The day after the commissioners issued their surprise request at a meeting open to the public, Shell insisted its lease for the terminal is valid and pointed out that it has only a relatively brief window of opportunity to get its fleet of about 25 vessels up to Alaskan waters for exploratory drilling.
Shell is aiming to return to Arctic drilling for the first time in three years, but the mayor and the city of Seattle have said the use of their terminal as a base for drill rigs isn’t allowed under the port’s current land-use permit, which is for cargo operations.
Even as environmental protesters, including so-called kayaktivists, are gearing up to register their disapproval of Shell’s planned drilling in the Chukchi Sea, the oil company is pressing ahead.
The first of its two giant drilling platforms, the Polar Pioneer, is set to arrive in Seattle on Thursday.
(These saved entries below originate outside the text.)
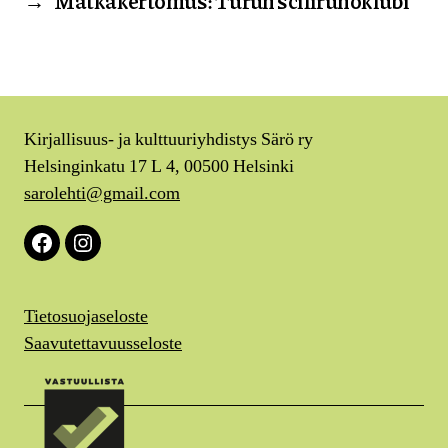
→
Matkakertomus: Turun scifirunoklubi
Kirjallisuus- ja kulttuuriyhdistys Särö ry
Helsinginkatu 17 L 4, 00500 Helsinki
sarolehti@gmail.com
Facebook
Instagram
Tietosuojaseloste
Saavutettavuusseloste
It should be a magnet for demonstrators despite the court restraining order Shell obtained last month against Greenpeace. The protesters have promised a “Festival of Resistance” for the weekend.
The federal Bureau of Ocean Energy Management (BOEM) approved the company’s plans for its Arctic campaign on Monday, a big boost for the Dutch oil giant. Even though it still has to get other permits from state and federal agencies, they’re believed to be formalities after BOEM’s nod.